Referanduma günler kala ANF’ye konuşan maden işçileri, Soma’da katledilen arkadaşları için ‘Hayır’ diyeceklerini vurguladılar.
Soma Maden İşçileri Meclisi sözcüleri Ali Söğüt ve Ercan Çetin Yılmaz, katliamdan sonra dönemin başbakanı ve bugünün Cumhurbaşkanı Erdoğan ve hükümet tarafından verilen hiçbir sözün yerine getirilmediği gibi kıdem tazminatı almadan işlerine son verildiğine dikkat çektiler. Tüm işçi sınıfını ‘Hayır’ demeye çağıran Söğüt ve Yılmaz, “Soma’da öldük bir daha ölmemek için ‘Hayır’ demeliyiz” dediler.

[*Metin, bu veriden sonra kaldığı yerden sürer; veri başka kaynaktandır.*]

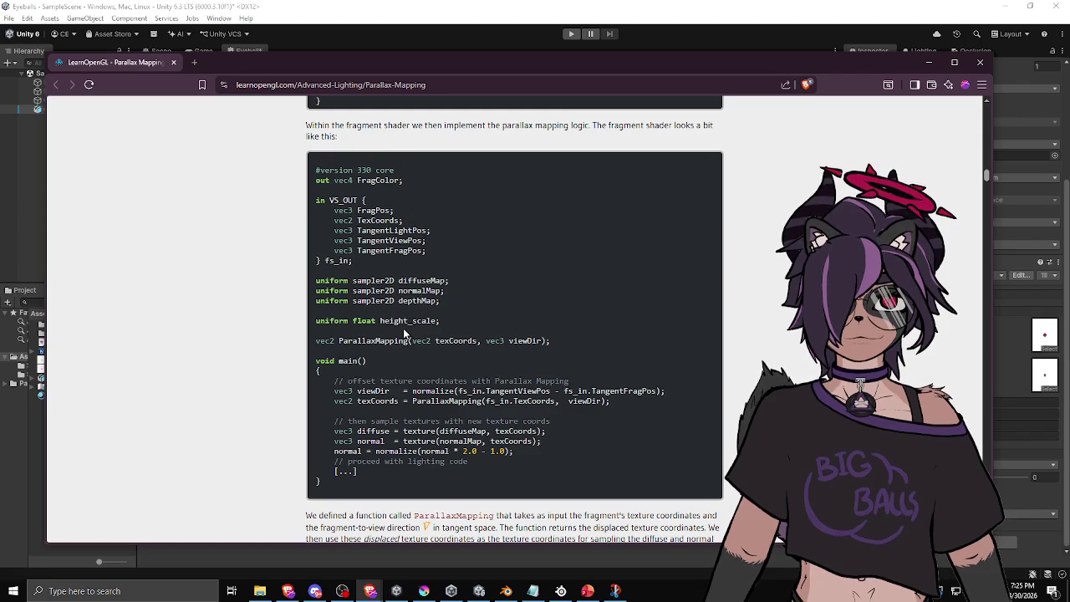
scroll(405, 333, "down", 3)
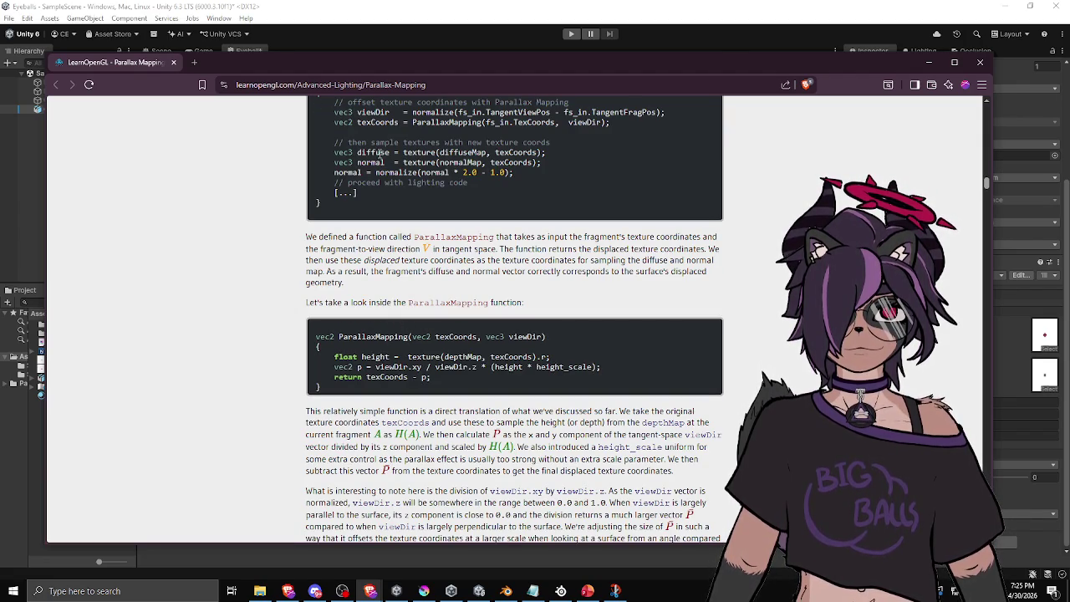
key("alt+Tab")
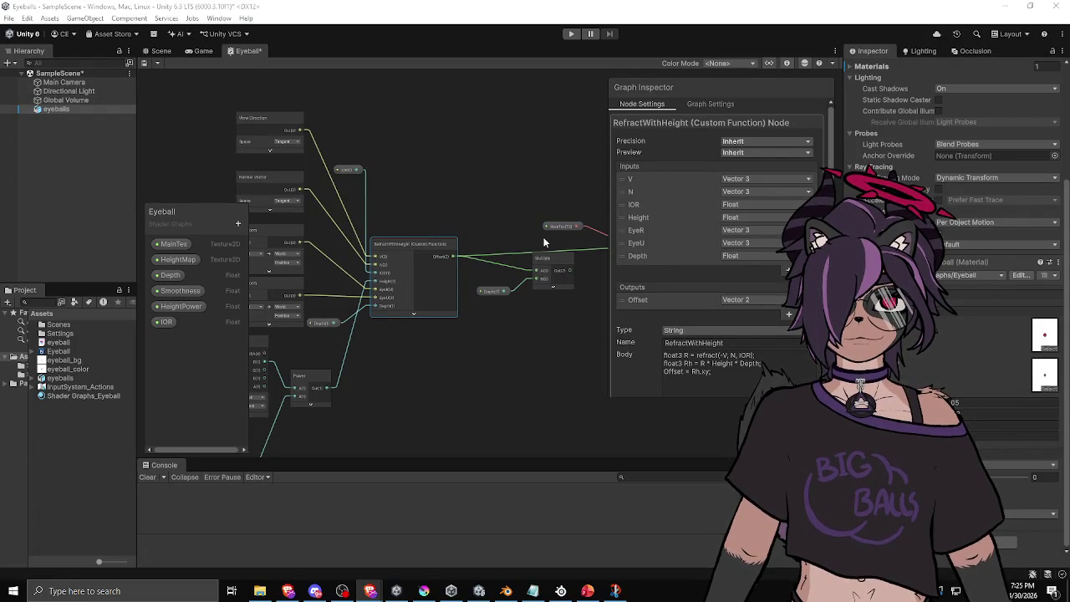
Step: Replace R on line two with V.xy / V so Rh derives from the view vector
double_click(707, 356)
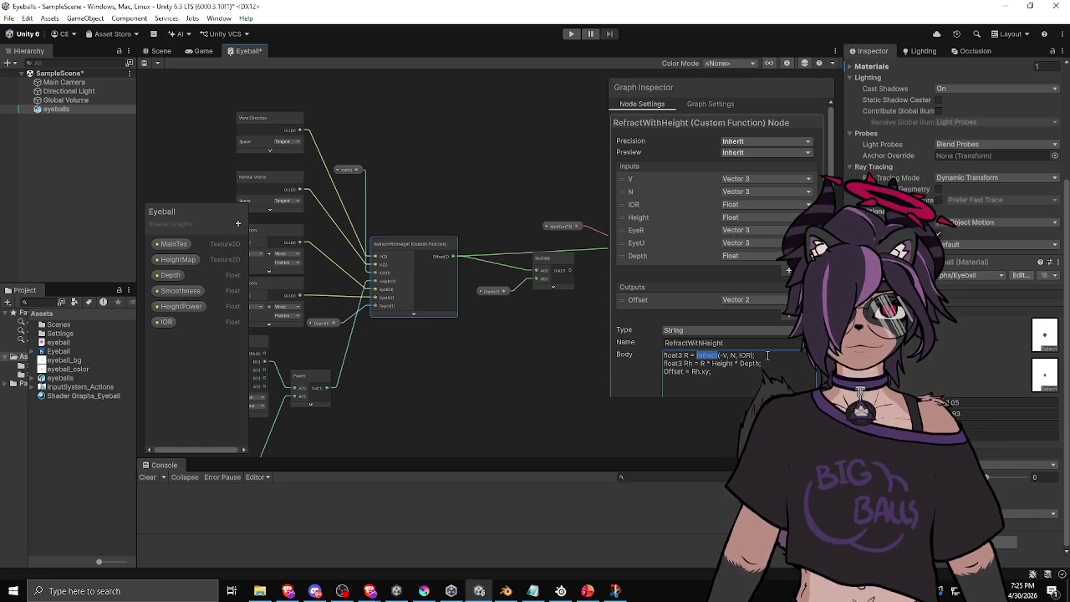
left_click(768, 356)
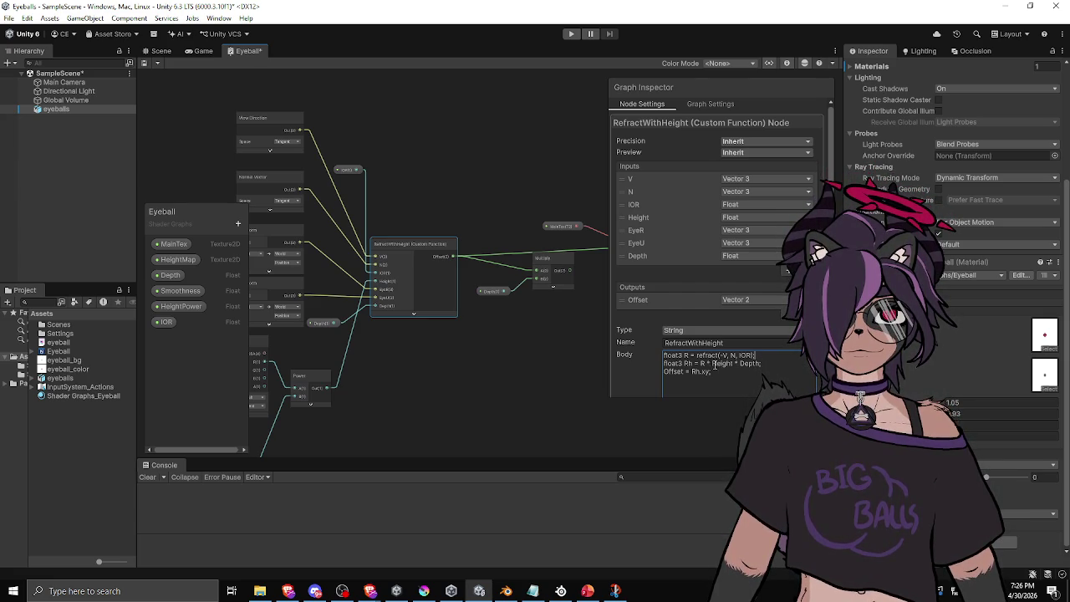
left_click_drag(698, 363, 708, 364)
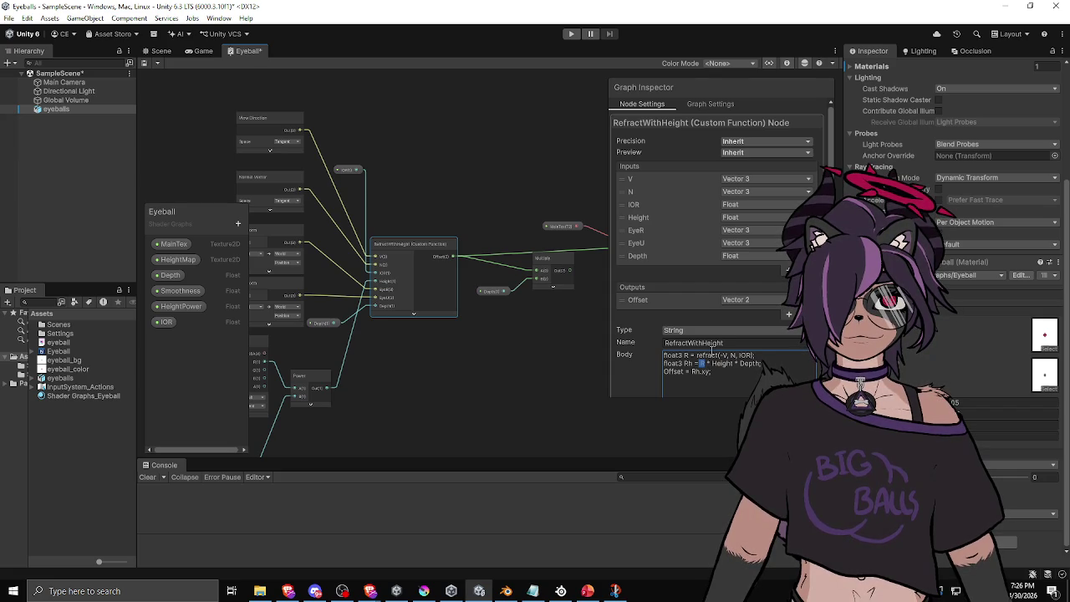
type("V")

Türkiye’deki işçi sınıfının en zor iş kolunda çalışan maden işçileri, bir daha ölmemek için referandumda ‘Hayır’ diyor. 13 Mayıs 2014 tarihinde Soma Eynez Maden Ocağı’nda göz göre göre gelen faciayla 301 arkadaşını kaybeden maden işçileri, yaslarını dahi tutamadan kıyım sırası kendilerine geldi. İş ve sağlık güvencelerinin sağlanacağını düşünürken, katliamdan sadece birkaç ay sonra, 30 Kasım 2014 tarihinde, “İşyerleri kapatıldı” gerekçesiyle işlerine son verildi. İşine son verilen 2 bin 831 işçinin arasında bulunan Ali Söğüt ve Ercan Çetin Yılmaz, maden işçilerinin haklarını aramak için kurulan Soma Maden İşçileri Meclisi’nin sözcülüğünü yapıyor. Referandumu konuştuğumuz Söğüt ve Yılmaz, Soma maden işçilerinin referandumda kararlarının net bir biçimde ‘Hayır’ olduğunu vurgulayarak, bunun nedenlerini anlattılar.
‘HÜKÜMET TARAFINDAN VERİLEN HİÇBİR SÖZ TUTULMADI !’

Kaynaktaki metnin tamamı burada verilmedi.